BERITA INFO HAJI UTAMA

Kemenag: Pelunasan Haji Tanpa Tatap Muka

Ilustrasi bayar haji online

Jakarta, Hajinews.id,- Merebaknya penyebaran virus corona (Covid19), berdampak pula pada sistem pelunasan biaya haji di Bank Penerima Setoran Biaya Penyelenggaraan IBadah Haji (BPS BPIH). Untuk mengantisipasi hal itu, Kemenag telah menyiapkan sejumlah langkah. Pelunasan yang setiap tahun jemaah hajinya harus meyetorkan sisa biaya hajinya ke bank penerima setoran, kini bisa dilakukan tanpa tatap muka atau ke pergi bank.

Direktur Pelayanan Haji Dalam Negeri Kemenag Muhajirin Yanis mengatakan untuk mengantisipasi kerumunan banyak orang dan penyebaran wabah corona, pihaknya akan memaksimalkan sistem pelunasan secara online tanpa tata muka, ini dimaksudkan untuk memutus mata rantai penyebaran wabah tersebut.

“Untuk menghindari kerumunan orang banyak dan memutus mata ratai dari terjangkitnya wabah corona ini, sehingga kita sangat selektif dalam sistem pelunasan tahun ini,” kata Muhajirin Yanis saat ditemui diruang kerjanya. Rabu (18/03).

Sementara itu, Dirjen Penyelenggaraan Haji dan Umrah (PHU) Kemenag Nizar mengatakan dalam pelaksanaan Pelunasan Biaya Perjalanan Ibadah Haji tahun 1441H/2020M, Jemaah Haji dianjurkan untuk melakukan pelunasan tanpa datang langsung ke BPS Bipih namun melalui Pelunasan Non Teller melalui internet banking, mobile banking/ATM (Bank BRIS, BNIS, BSM dan ATM untuk Bank Muamalat) serta Pelunasan Langsung tanpa tatap muka.

“Untuk kategori pelunasan langsung tanpa tatap muka dimaksudkan bagi jemaah yang dana pelunasannya telah tersedia di Rekening Tabungan Jemaah Haji (RTJH),” jelas Nizar dalam keterangan tertulisnya. Rabu (18/03)

Ia juga menjelaskan untuk pelunasan langsung tanpa tatap muka ini, Jemaah Haji cukup mengirim surat kuasa/permohonan pelunasan melalui surat, WhatsApp, atau email ke BPS Bipih untuk mendebet rekening tabungan Jemaah Haji dan mengkreditnya ke rekening BPKH sebesar Bipih sesuai embarkasi.

Berita Terkait

“Surat kuasa/Permohonan sebagaimana tersebut meliputi: nama Jemaahnomor porsi dan nomor rekening,” Imbuhnya.

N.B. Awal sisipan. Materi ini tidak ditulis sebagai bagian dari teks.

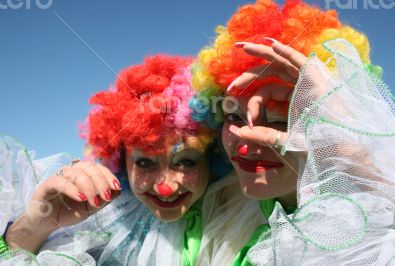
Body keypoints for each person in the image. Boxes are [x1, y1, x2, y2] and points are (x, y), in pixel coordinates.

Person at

Kemudian ketegori pelunasan langsung tanpa tatap muka berikutnya adalah diperuntukkan bagi jemaah yang dana pelunasan belum tersedia di Rekening Jemaah Haji.

“Jemaah Haji melakukan transfer pelunasan Bipih sesuai embarkasi ke rekening tabungan Jemaah Haji yang bersangkutan, kemudian Jemaah Haji mengirim surat kuasa/permohonan pelunasan melalui surat, WhatsApp, atau email ke BPS Bipih untuk mendebet rekening tabungan Jemaah Haji dan mengkreditnya ke rekening BPKH sebesar Bipih sesuai embarkasi,” terang Nizar

“Surat kuasa/Permohonan sebagaimana tersebut meliputi: nama Jemaahnomor porsi dan nomor rekening,” sambungnya.

Apabila Pelunasan Biaya Perjalanan Haji terpaksa harus dilakukan di BPS Bipih, Nizar mengimbau agar Jemaah haji untuk melakukan ketentuan sebagai berikut;

  1. Bagi Jemaah Haji yang berusia diatas 50 tahun dan/atau dalam kondisi kurang sehat dapat diwakilkan dengan surat kuasa.
  2. Jemaah haji yang melakukan pelunasan harus menggunakan masker dan dalam kondisi sehat.
  3. BPS BPIH harus menjadwalkan pelayanan peluansan kepada Jemaah Haji agar tidak terjadi penumpukan jemaah.
  4. BPS Bipih wajib mendeteksi suhu tubuh jemaah haji yang akan melakukan pelunasan Biaya Perjalanan Haji.
  5. BPS BPIH harus menjaga kebersihan tempat layanan dengan menyediakan hand sanitaizer.

“Jemaah haji melaporkan pelunasan Bipih tahun 1441H/2020M keKankemenag Kab/Kota melalui email/ WhatsApp dengan melampirkan foto ukuran 3×4,” pungkasnya. (PHU/kemenag).